From the Budapest restaurant guide below, list every item it says to expect from the city's trendiest restaurants.

## Text under study:
[Start of Attachment]

The 22 Trendiest Restaurants In Budapest, Fall 2019

If you're looking for the hottest restaurants in Budapest, look no further. Here's what to expect: dependable dishes without culinary acrobatics, stylish interiors, overpriced plates by local standards, and a crowd consisting of tourists and chic locals. For more upscale options, check out Budapest's best fine dining restaurants, too.

#1 Mazel Tov Budapest

Head to Mazel Tov if you like the ruin bar concept in theory, but prefer things more upscale. This Middle Eastern restaurant inside Budapest's buzzing Jewish Quarter does have a disintegrating facade like other ruin bars, but the inside is a different story: Cheap drinks have been upgraded to cocktails, ham & cheese sandwiches to mezze plates, self-service to hostesses, and cheap furniture to a thoughtfully designed, industrial-chic interior with sleek wood paneling.

[End of Attachment]

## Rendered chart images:
[Start of Attachment]

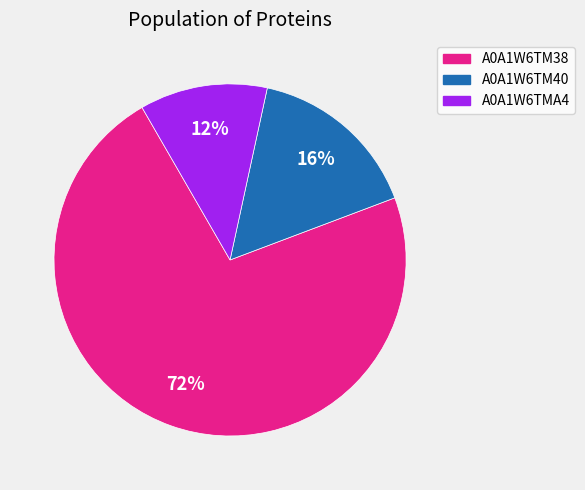

To the nearest percent, what is the average slice percentage?

33%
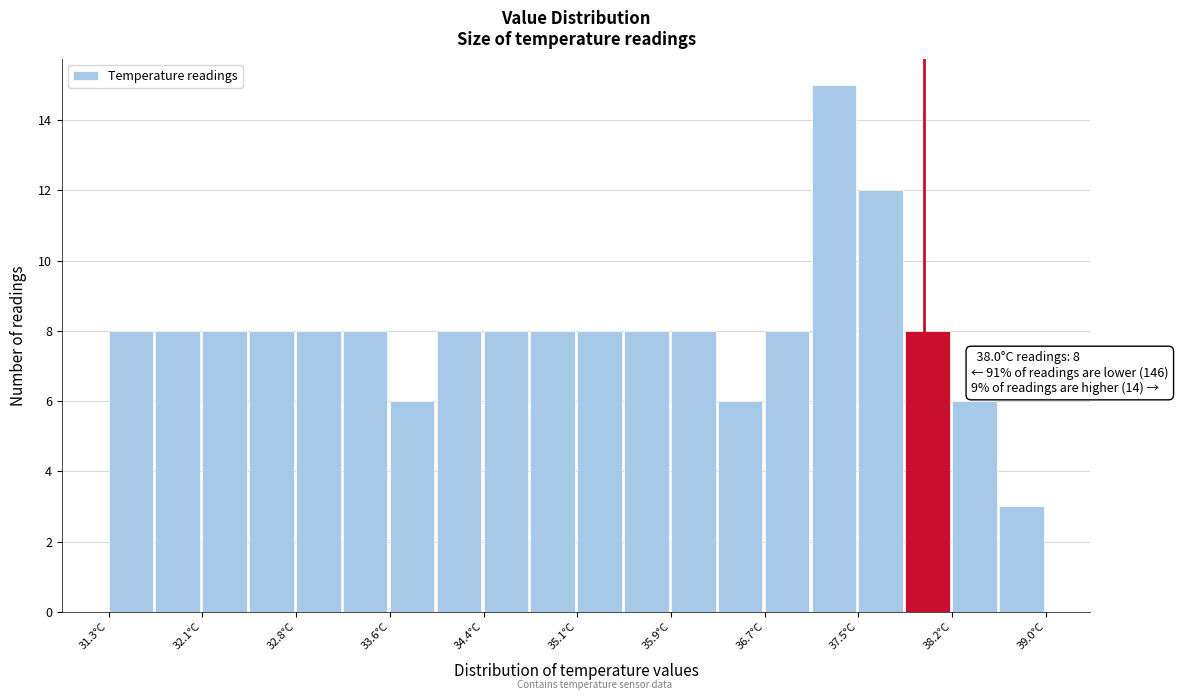

Around what value on the x-axis is the tallest bar? Give the approximate position of its centre, as read against the axis.

37.3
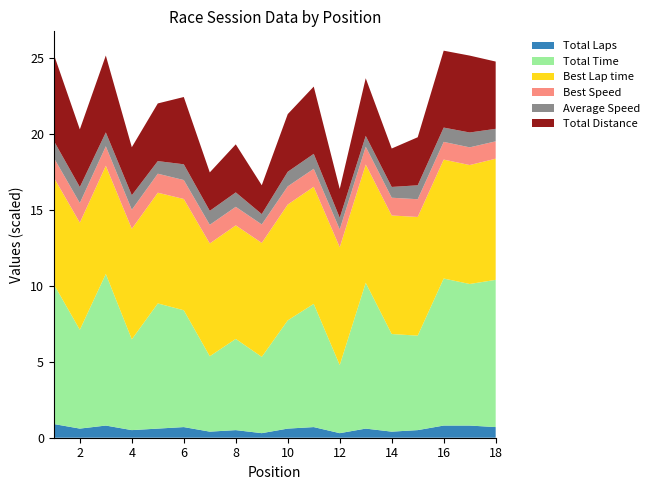

Reading left to right, transcribe all the data shown in this chart.

Total Laps: 1=9.0	2=6.0	3=8.0	4=5.0	5=6.0	6=7.0	7=4.0	8=5.0	9=3.0	10=6.0	11=7.0	12=3.0	13=6.0	14=4.0	15=5.0	16=8.0	17=8.0	18=7.0
Total Time: 1=918.9	2=649.9	3=997.0	4=596.9	5=823.1	6=768.3	7=495.8	8=599.7	9=501.7	10=711.7	11=810.2	12=447.6	13=958.9	14=641.9	15=621.2	16=967.0	17=930.8	18=968.1
Best Lap time: 1=87.7	2=88.0	3=88.9	4=90.9	5=91.0	6=91.5	7=92.7	8=93.3	9=93.7	10=95.2	11=96.2	12=96.9	13=97.2	14=97.4	15=97.6	16=97.7	17=97.8	18=99.6
Best Speed: 1=129.7	2=129.2	3=127.9	4=125.2	5=125.0	6=124.4	7=122.7	8=121.9	9=121.4	10=119.5	11=118.2	12=117.4	13=117.0	14=116.8	15=116.6	16=116.4	17=116.3	18=114.2
Average Speed: 1=111.4	2=105.0	3=91.3	4=95.3	5=82.9	6=103.7	7=91.8	8=94.8	9=68.0	10=95.9	11=98.3	12=76.2	13=71.2	14=70.9	15=91.6	16=94.1	17=97.8	18=82.3
Total Distance: 1=28.4	2=19.0	3=25.3	4=15.8	5=19.0	6=22.1	7=12.6	8=15.8	9=9.5	10=19.0	11=22.1	12=9.5	13=19.0	14=12.6	15=15.8	16=25.3	17=25.3	18=22.1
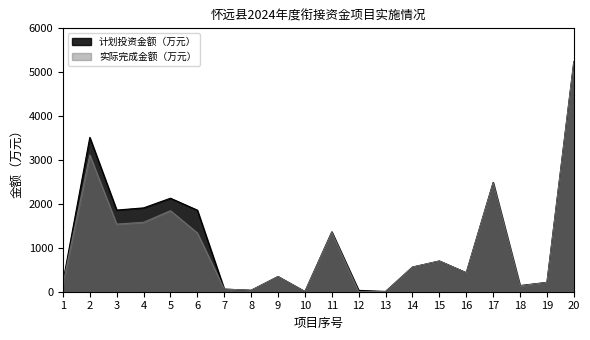

List the labels in order of 计划投资金额（万元） value, largest first.

20, 2, 17, 5, 4, 3, 6, 11, 15, 14, 16, 9, 1, 19, 18, 7, 8, 12, 13, 10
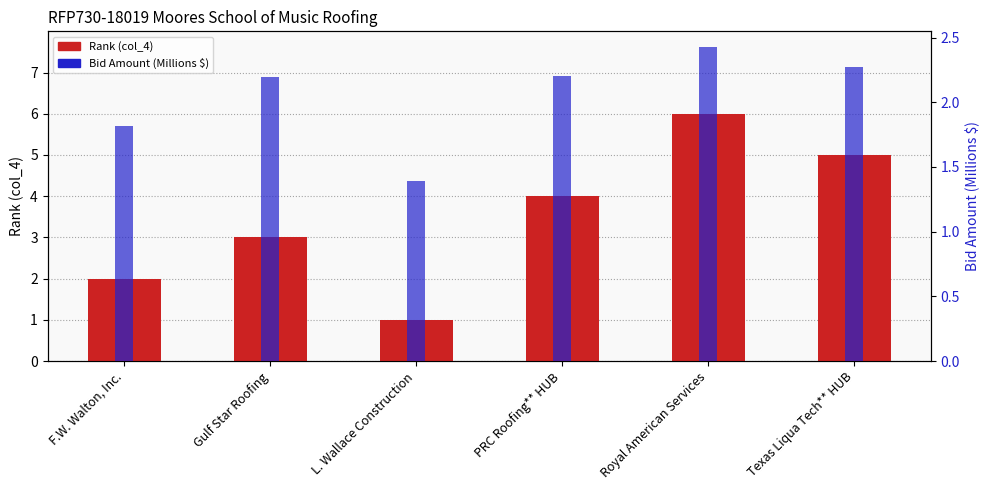

Is it true that Rank equals 1.8 at Gulf Star Roofing?

False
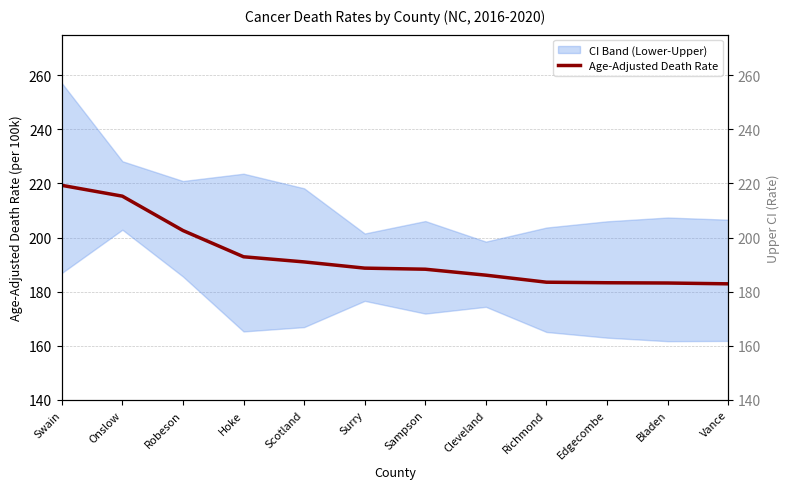

Is this an area chart (filled region under the line)?

No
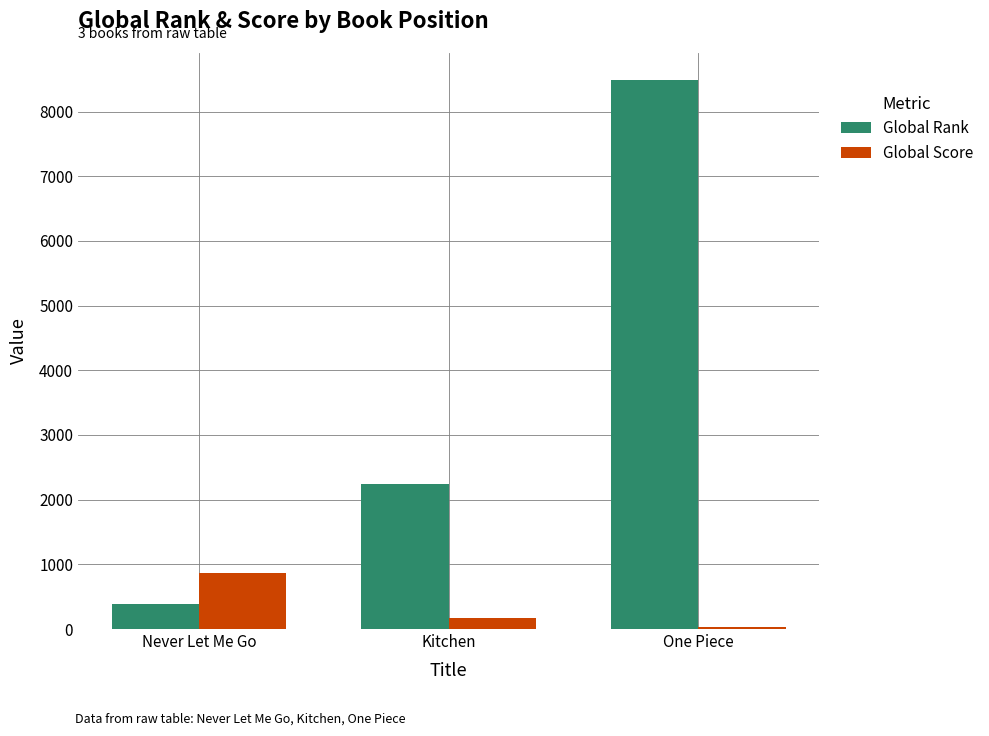

What is the difference between the Global Score values at Never Let Me Go and One Piece?

824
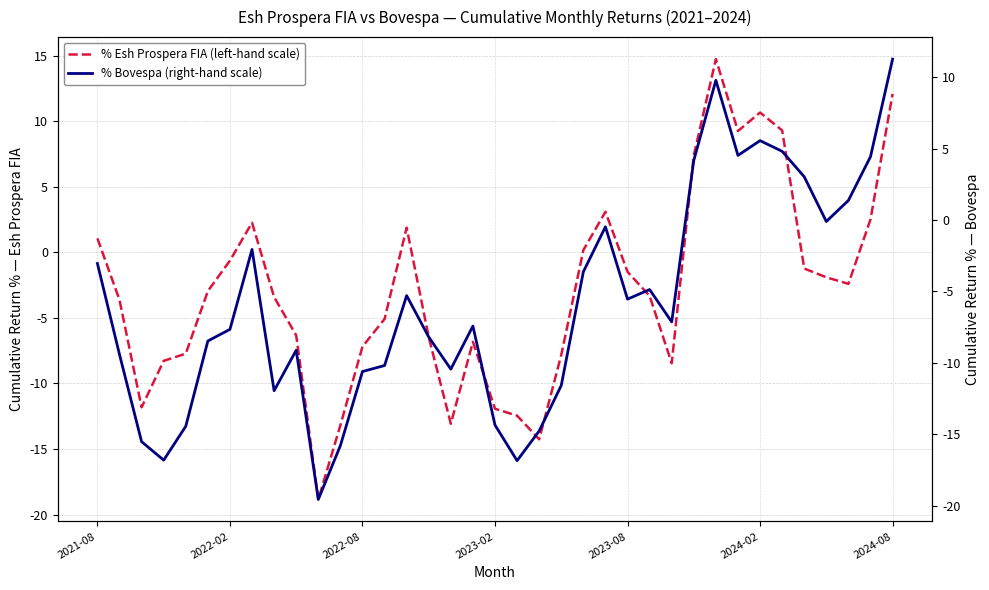

Rank the series at 2023-08 from highest to lowest value.

% Esh Prospera FIA (left-hand scale), % Bovespa (right-hand scale)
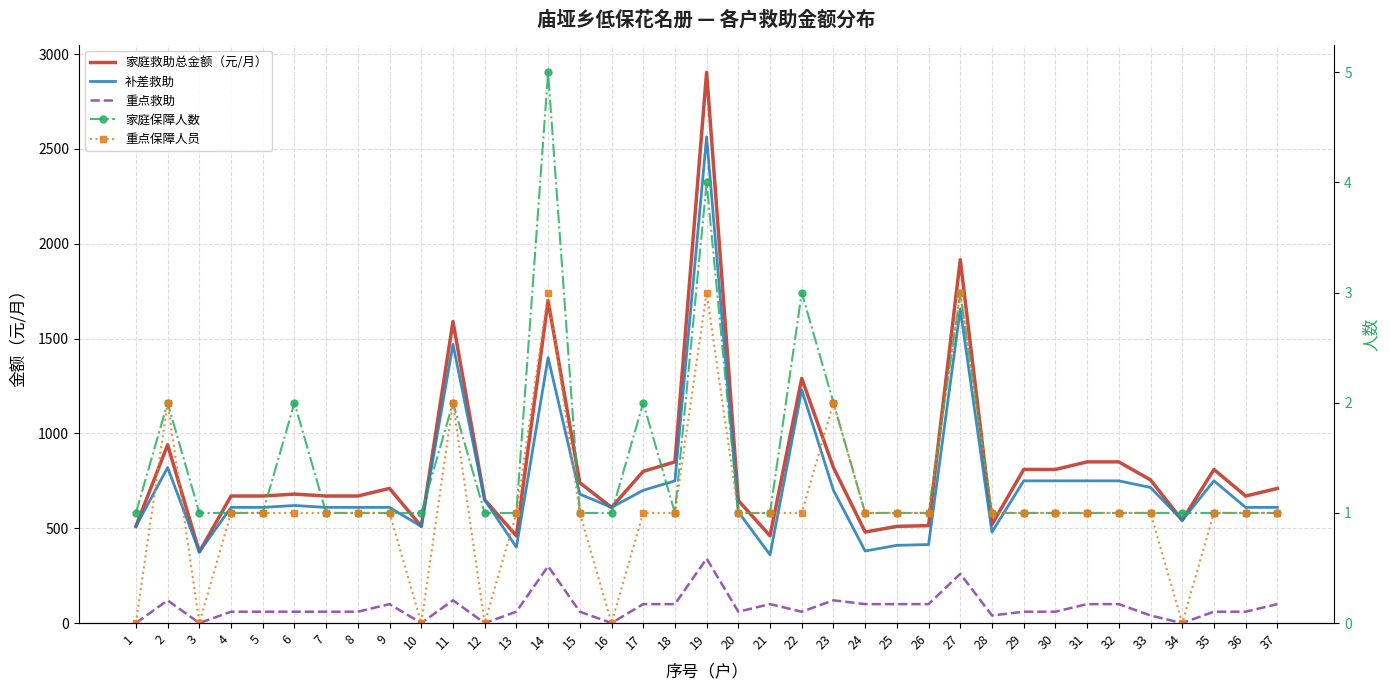

Is this an area chart (filled region under the line)?

No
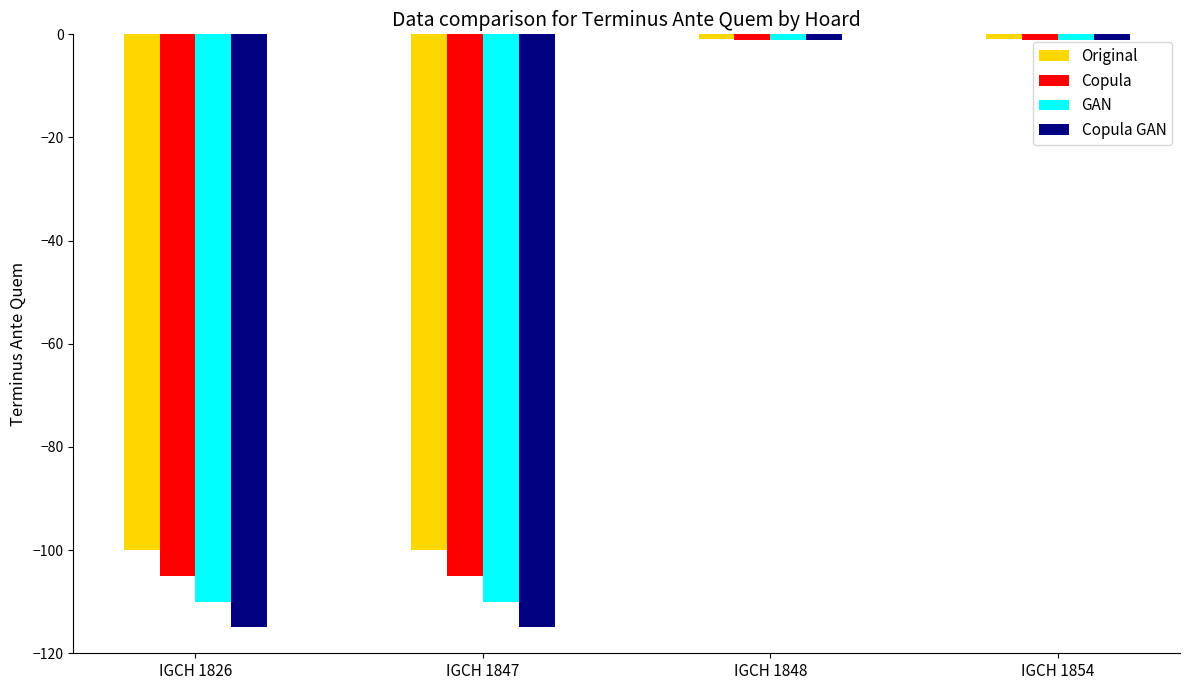

What is the spread (max minus min) of values at IGCH 1847?

15.0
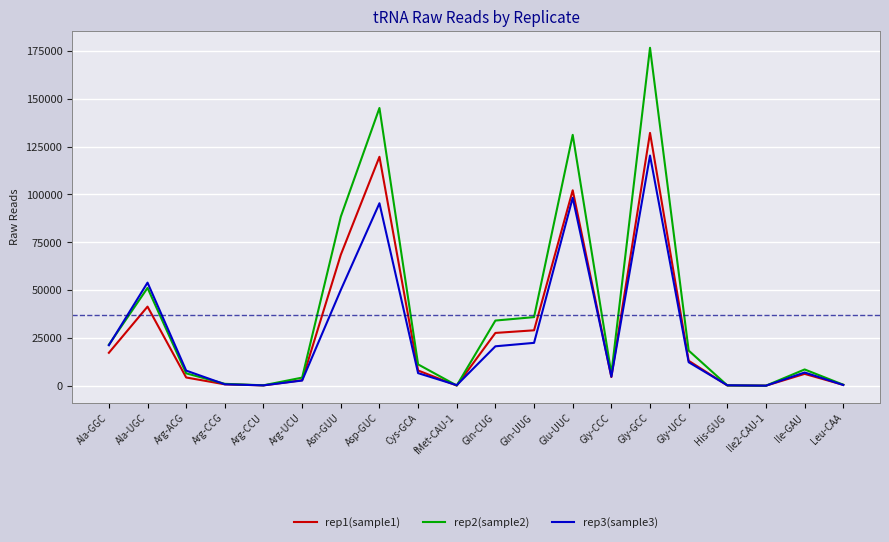

How many categories are shown in the chart?

20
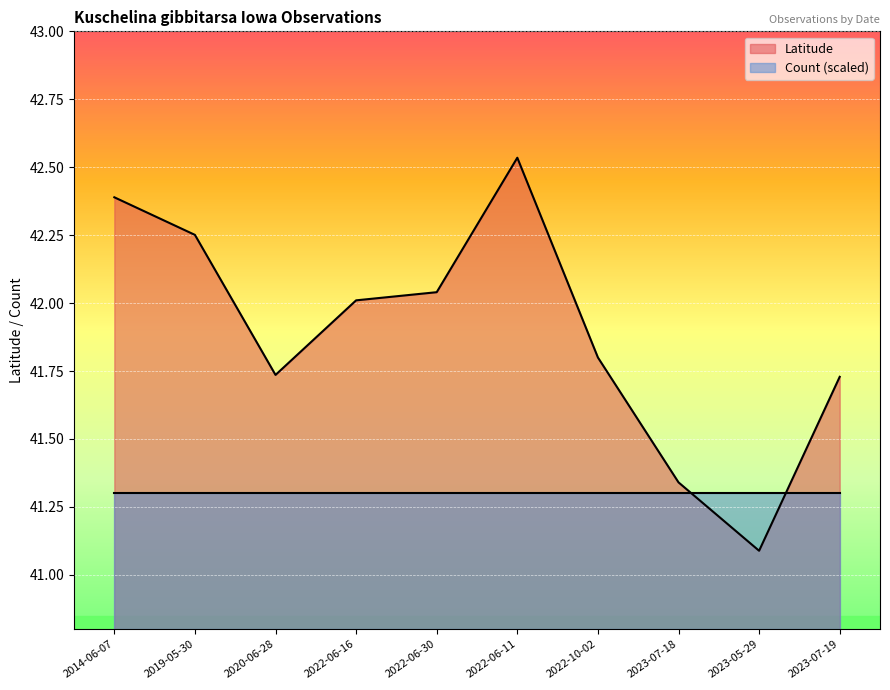

How many points are higher than both their immediate neighbors (excluding endpoints)?

1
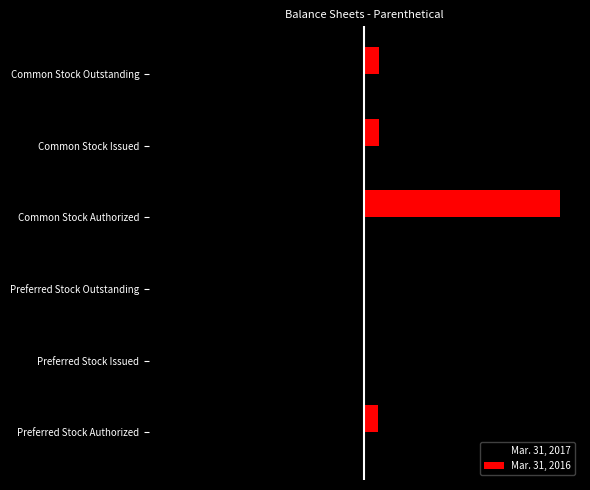

Which series has the largest total across all categories?

Mar. 31, 2016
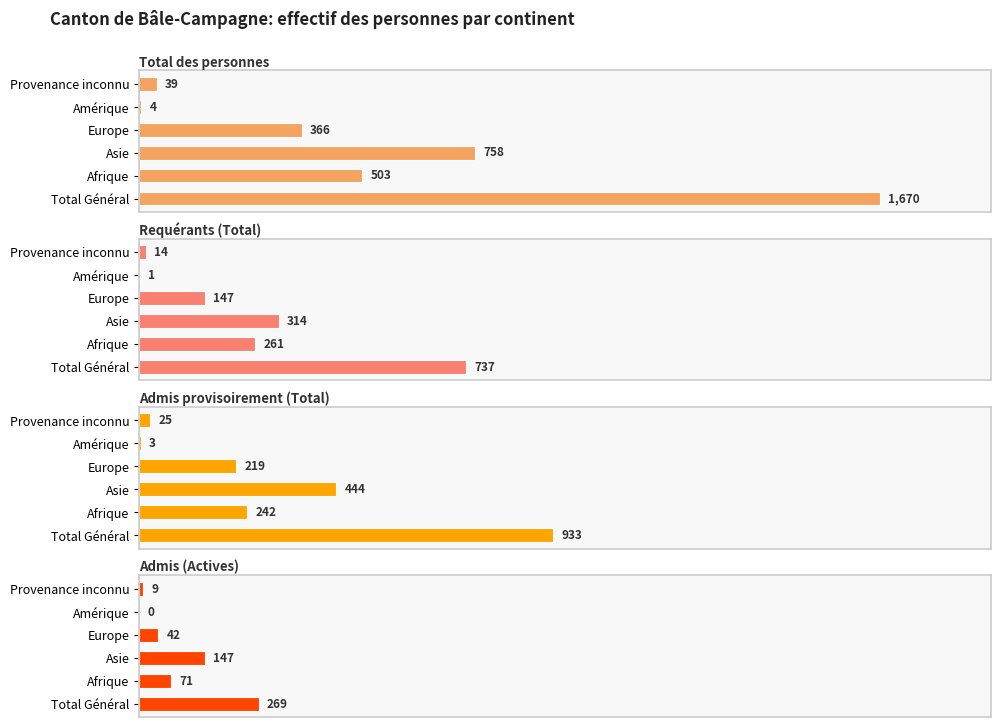

The value of Total des personnes at Amérique is 1. True or false?

False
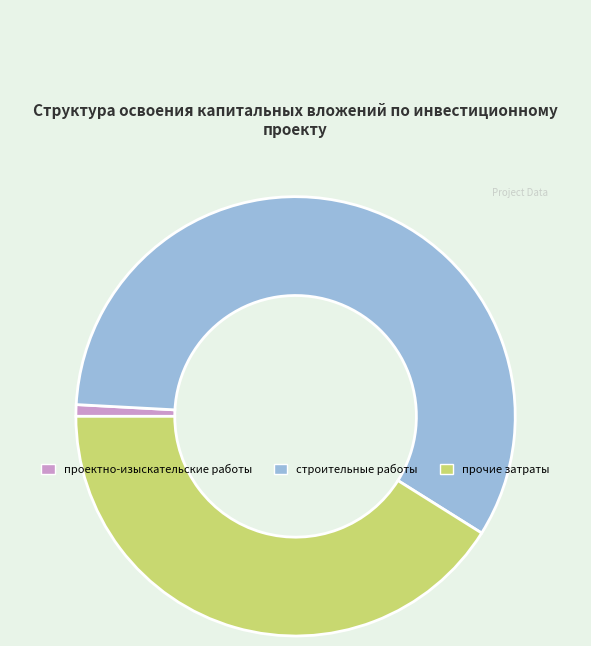

Is there any slice that represents more than half of the pie?

Yes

[End of Attachment]

## Solution for this task:
- Dependable dishes without culinary acrobatics
- Stylish interiors
- Overpriced plates by local standards
- A crowd consisting of tourists and chic locals